Closing the Gap

Arthur Ripstein

Abstract


Contemporary debates about "moral luck" were inaugurated by Thomas Nagel’s celebrated essay on the topic. Nagel notes that the puzzle about moral luck is formally parallel to the familiar epistemological problem of skepticism. In each case, the problem is generated by the apparent coherence of the thought that inner aspects of our lives are self-contained, and can be both understood and evaluated without any reference to anything external. Epistemological skepticism begins with the thought that my thoughts could be exactly as they are without any contact with the world outside, where "exactly as they are" is glossed in terms of the grounds that connect those thoughts with each other and provide the basis for our confidence in them. In the practical case, the problem of moral or legal luck arises from the thought that the only basis we have for evaluating a person’s action is his decision to perform that action. The Kantian and post-Kantian response to epistemological skepticism is not to try to defeat the skeptic on his or her own grounds, but rather to show that there is something wrong in the way the problem is set up. Our ordinary ways of thinking about ordinary things, and other persons, are only in trouble if they rest on an unwarranted inference from something that is more secure.

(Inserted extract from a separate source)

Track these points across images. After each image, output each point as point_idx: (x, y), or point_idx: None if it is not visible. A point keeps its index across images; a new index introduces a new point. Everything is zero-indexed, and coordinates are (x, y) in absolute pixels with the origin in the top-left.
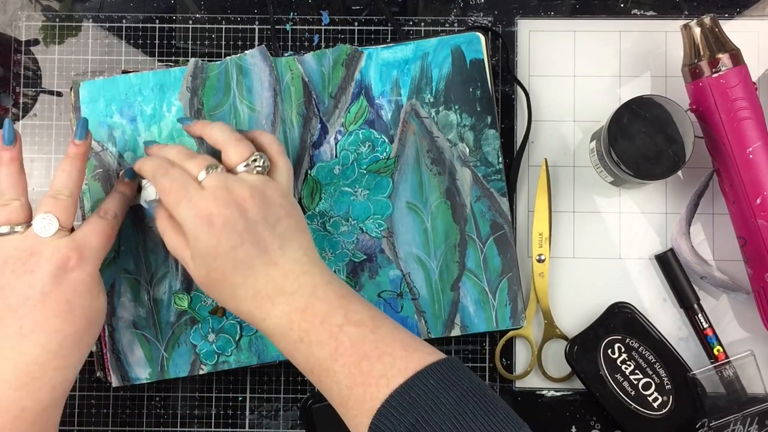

I will engage with legal luck in a parallel way: our ordinary ways of thinking about responsibility are only in trouble if they rest on an unwarranted inference from something more secure. I argue that the concept of a completed wrong is basic to law, and that aspects of human interaction on which luck-skeptics focus — blameworthiness and harm — are derivative. I frame the issue not in terms of moral significance, but rather in terms of the authorization of the state to use force, either to order the payment of damages in tort or to imprison criminals. In the first part of the Article I consider the case of tort liability for negligence, explaining the structure of a completed wrong and the correspondingly derivative significance of carelessness as such. In the second part I turn to the issue of criminal punishment. I offer a brief explanation of the state’s authority to punish, before going on to show that the basic case that engages this authority is the completed crime. I then show why the failed attempt also attracts punishment, even though it is a derivative case.